All three sit in silence for a few minutes. Only the cafe’s background music can be heard. All three of them have their heads down, nodding and shaking their heads, as if they were trying to corroborate everything that had just been said and expressing the difficulty of crossing that border that they knew so well.

“We are not lucky”

Their eyes reflect a mixture of courage and dismay. What started as the aim of reaching a life of dignity in Europe is turning into a suffering of more than six months that is bringing with it the profound desperation that pushes them to risk their lives with every try to set foot on Schengen territory.

Both them and every single one of us who is trying to help in this part of the world ask ourselves how someone is capable of torturing another human being, how Europe can remain a witness to this silenced tragedy, how someone can have a clean conscience having used violence against a pregnant woman or against a boy who is barely seven years old.

I ask myself at what point we decided to accept that exorbitant amounts of money be invested in mercenaries for these deadly borders; at what point is someone able to even shoot at another someone under the premise of “protecting” a country of the “danger” of another human being seeking a dignified life.

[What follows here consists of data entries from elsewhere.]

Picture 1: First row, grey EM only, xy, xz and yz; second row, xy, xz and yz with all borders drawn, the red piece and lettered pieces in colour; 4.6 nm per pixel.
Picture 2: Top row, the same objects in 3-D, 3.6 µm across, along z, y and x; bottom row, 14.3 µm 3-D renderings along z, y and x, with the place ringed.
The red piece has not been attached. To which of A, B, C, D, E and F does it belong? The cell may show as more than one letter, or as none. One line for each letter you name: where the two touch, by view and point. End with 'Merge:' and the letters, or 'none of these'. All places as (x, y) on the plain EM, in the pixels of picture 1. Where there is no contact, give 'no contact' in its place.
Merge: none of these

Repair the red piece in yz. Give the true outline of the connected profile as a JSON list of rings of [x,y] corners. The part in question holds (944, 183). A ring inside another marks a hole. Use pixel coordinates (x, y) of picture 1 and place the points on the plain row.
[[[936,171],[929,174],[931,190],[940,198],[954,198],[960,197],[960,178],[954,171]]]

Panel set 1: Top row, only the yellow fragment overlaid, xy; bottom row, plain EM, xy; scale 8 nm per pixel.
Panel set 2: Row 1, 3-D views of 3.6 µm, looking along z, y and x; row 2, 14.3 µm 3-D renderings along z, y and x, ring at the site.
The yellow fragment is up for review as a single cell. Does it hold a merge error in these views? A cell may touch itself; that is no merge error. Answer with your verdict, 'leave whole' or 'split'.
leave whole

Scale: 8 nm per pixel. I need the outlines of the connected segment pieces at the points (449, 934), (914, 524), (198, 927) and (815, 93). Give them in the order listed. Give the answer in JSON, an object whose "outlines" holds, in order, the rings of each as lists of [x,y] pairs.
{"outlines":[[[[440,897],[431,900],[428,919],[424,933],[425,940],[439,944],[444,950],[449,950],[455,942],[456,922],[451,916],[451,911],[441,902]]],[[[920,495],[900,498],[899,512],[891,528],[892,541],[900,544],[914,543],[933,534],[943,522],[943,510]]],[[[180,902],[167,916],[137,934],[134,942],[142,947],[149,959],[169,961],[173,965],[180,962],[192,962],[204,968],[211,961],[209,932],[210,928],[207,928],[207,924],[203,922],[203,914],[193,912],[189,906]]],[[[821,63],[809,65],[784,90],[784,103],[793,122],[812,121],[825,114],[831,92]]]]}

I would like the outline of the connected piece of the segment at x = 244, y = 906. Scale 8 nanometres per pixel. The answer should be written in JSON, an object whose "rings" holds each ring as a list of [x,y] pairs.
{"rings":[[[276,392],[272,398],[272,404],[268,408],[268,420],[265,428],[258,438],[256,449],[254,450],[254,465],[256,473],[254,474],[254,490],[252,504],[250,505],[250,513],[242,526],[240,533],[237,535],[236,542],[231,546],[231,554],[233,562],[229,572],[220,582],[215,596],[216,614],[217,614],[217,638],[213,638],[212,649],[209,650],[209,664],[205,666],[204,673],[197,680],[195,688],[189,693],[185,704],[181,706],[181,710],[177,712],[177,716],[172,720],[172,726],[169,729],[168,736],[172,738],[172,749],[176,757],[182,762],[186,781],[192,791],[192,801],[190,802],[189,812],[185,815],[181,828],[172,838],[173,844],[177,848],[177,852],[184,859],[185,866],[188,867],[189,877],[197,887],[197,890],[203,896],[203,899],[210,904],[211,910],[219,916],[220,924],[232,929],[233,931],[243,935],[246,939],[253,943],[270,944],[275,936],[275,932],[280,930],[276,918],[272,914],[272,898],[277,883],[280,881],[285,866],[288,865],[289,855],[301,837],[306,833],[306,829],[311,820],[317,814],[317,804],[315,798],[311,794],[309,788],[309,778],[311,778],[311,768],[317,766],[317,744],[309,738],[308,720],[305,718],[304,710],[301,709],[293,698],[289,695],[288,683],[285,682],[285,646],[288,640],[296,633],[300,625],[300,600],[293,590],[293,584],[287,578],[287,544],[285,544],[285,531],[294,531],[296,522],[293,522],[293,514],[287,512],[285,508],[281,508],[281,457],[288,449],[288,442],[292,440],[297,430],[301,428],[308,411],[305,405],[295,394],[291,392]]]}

We work on taking their testimonies, collecting them with other colleagues in different points of the country, working on finding a common strategy to make these atrocities visible and denouncing the constant human rights violations happening across the Balkans, but it seems as though the call for help is not sensationalist or striking enough to generate change. Every day that goes by, the number of stories like HERS grows, every day the number of reports of pushbacks done around this place in the world gets higher, with strategies so grim that in some cases push people to give up on their dreams, as reality is made clear to them, like a slap across the face, showing them that EUROPE IS NOT A PARADISE.